Rockland area school district qualifies for $5 million state loan for improvements
ROCKLAND, Maine — Several area schools could pay for physical upgrades to improve accessibility, air quality and other health and safety measures with a $5 million state loan to the district school.
Regional School Unit 13 was notified earlier this month that all 13 project proposals submitted by the district to the Maine Department of Education had been approved for loan through its revolving school renovation fund. With about 30% of the loan canceled ahead of time and the rest of the amount bearing no interest, district officials said this would allow them to improve student and staff safety.
“It’s a remarkable opportunity because we have to do these projects at some point. They have to do it and do it with an interest-free loan opportunity, and a lot of it gets paid off at the start, it’s great for taxpayers,” said RSU 13 School Board President Loren Andrews.
The district finance committee will discuss the potential loan at its meeting next week before sending its recommendations to the school board. Ultimately, district voters would have to approve the borrowing of the money. If the school board approves sending the question to voters, which Andrews said he believes, a referendum vote would likely take place in June.
Six of the project proposals submitted involve bringing areas — such as bathrooms, doors, ramps, walkways and emergency exit routes — into compliance with the Americans with Disabilities Act at five district schools.
It’s common for Maine schools to need accessibility improvements that meet Americans with Disabilities Act standards, given that 600 schools in the state were built before the law was passed in 1990.
Over the past five years, RSU 13 has spent approximately $31 million on capital improvement projects, including the construction of a brand new school in Owls Head. Most of that work has focused on reconfiguring schools and creating more space in existing facilities following a district consolidation, according to RSU 13 business manager Pete Orne, but all the necessary improvements could not be achieved with this initial spending effort.
Additionally, over the past six years, the district has seen a surge in special education enrollment and the number of students requiring accessibility accommodations, which has highlighted some of the compliance gaps. to the Disability Act in its schools, Orne said.
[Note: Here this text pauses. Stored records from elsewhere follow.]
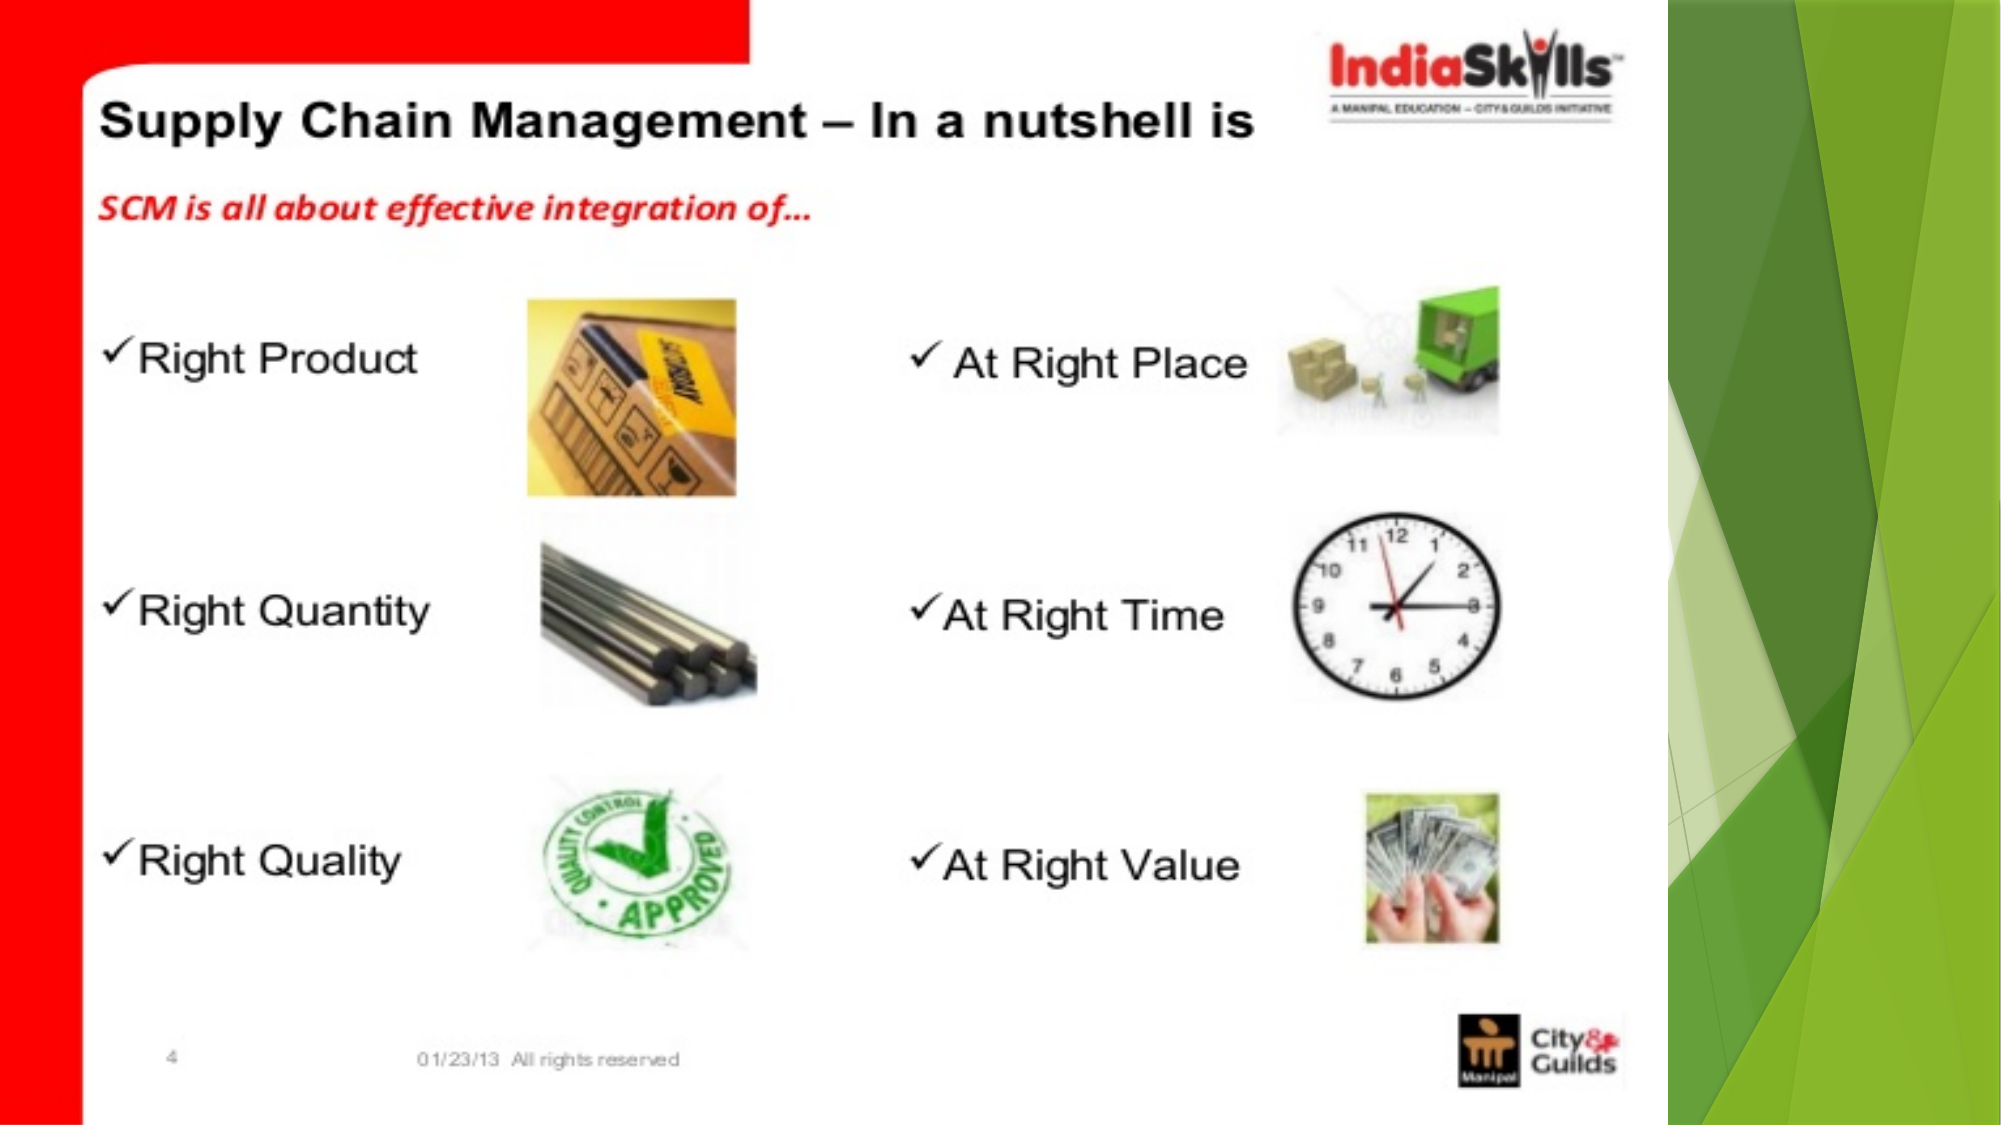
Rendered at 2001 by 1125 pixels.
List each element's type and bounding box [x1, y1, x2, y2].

picture [0, 0, 1668, 1125]
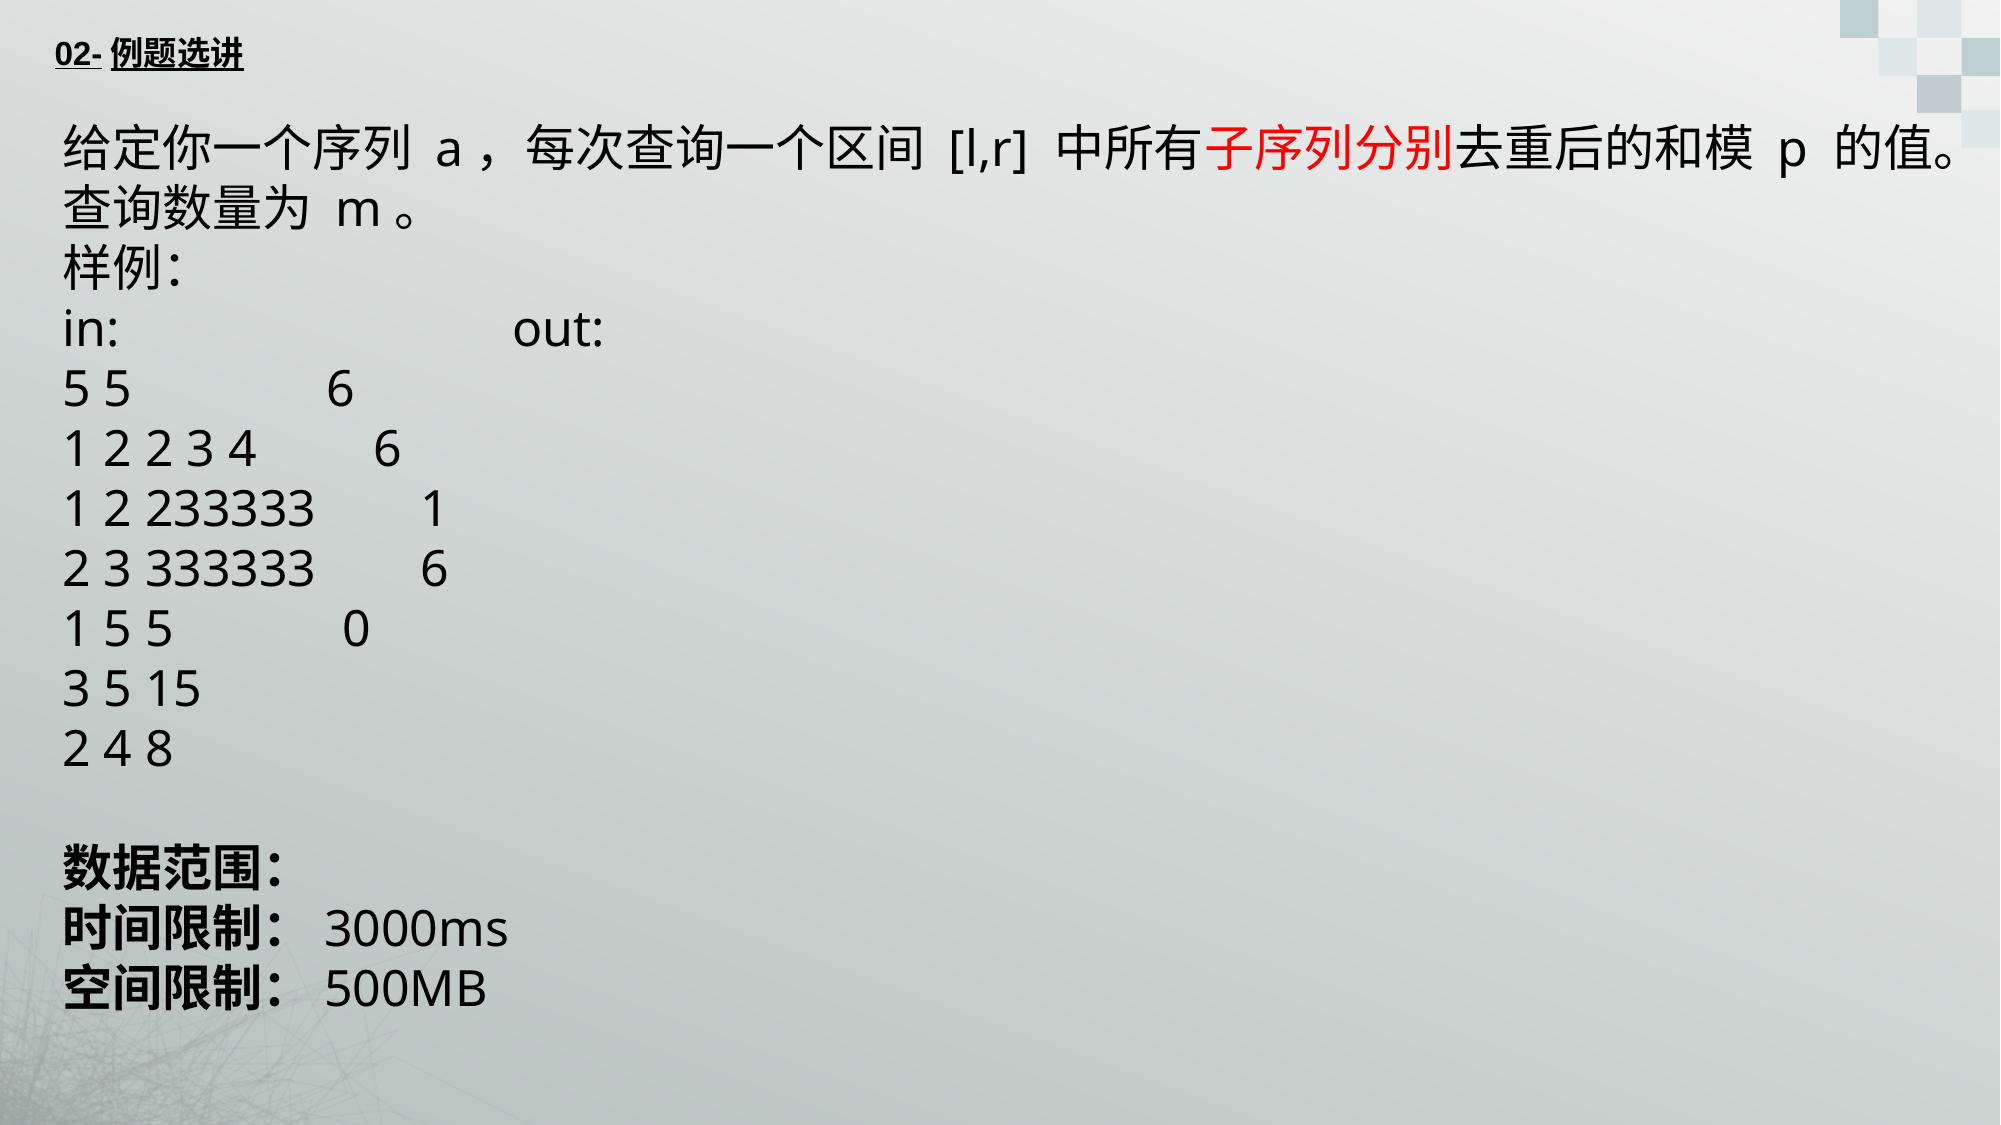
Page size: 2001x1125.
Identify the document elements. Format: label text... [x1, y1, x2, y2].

text_box 02-例题选讲 [39, 24, 461, 80]
picture [0, 894, 532, 1125]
“It was another opportunity to see something you should have seen before, but you didn’t have the goals to see it,” Orne said.
Last fall, the district commissioned an architect to review its facilities to determine areas to code, all of which will be addressed in proposed projects.
The COVID-19 pandemic has also prompted the district to take a closer look at its facilities, Orne said, particularly to try to find opportunities where air quality can be improved.
Four projects proposed at three schools involve improving air quality by replacing old windows, improving the ventilation system and fixing a drainage problem at an elementary school that created mold problems.
Other projects the district is seeking to undertake with the $5 million include replacing high school floor tiles that contain asbestos and replacing doors that do not close properly at two schools and could pose a risk to Security.
“Once you’re aware of a problem, it’s really important to fix it,” Orne said. “It became clear that these were issues that were not going to go away, that we were going to have to find a way to move forward with some type of capital improvement.”
Orne said he thinks he can craft the district budget so that loan repayment doesn’t impact local taxes.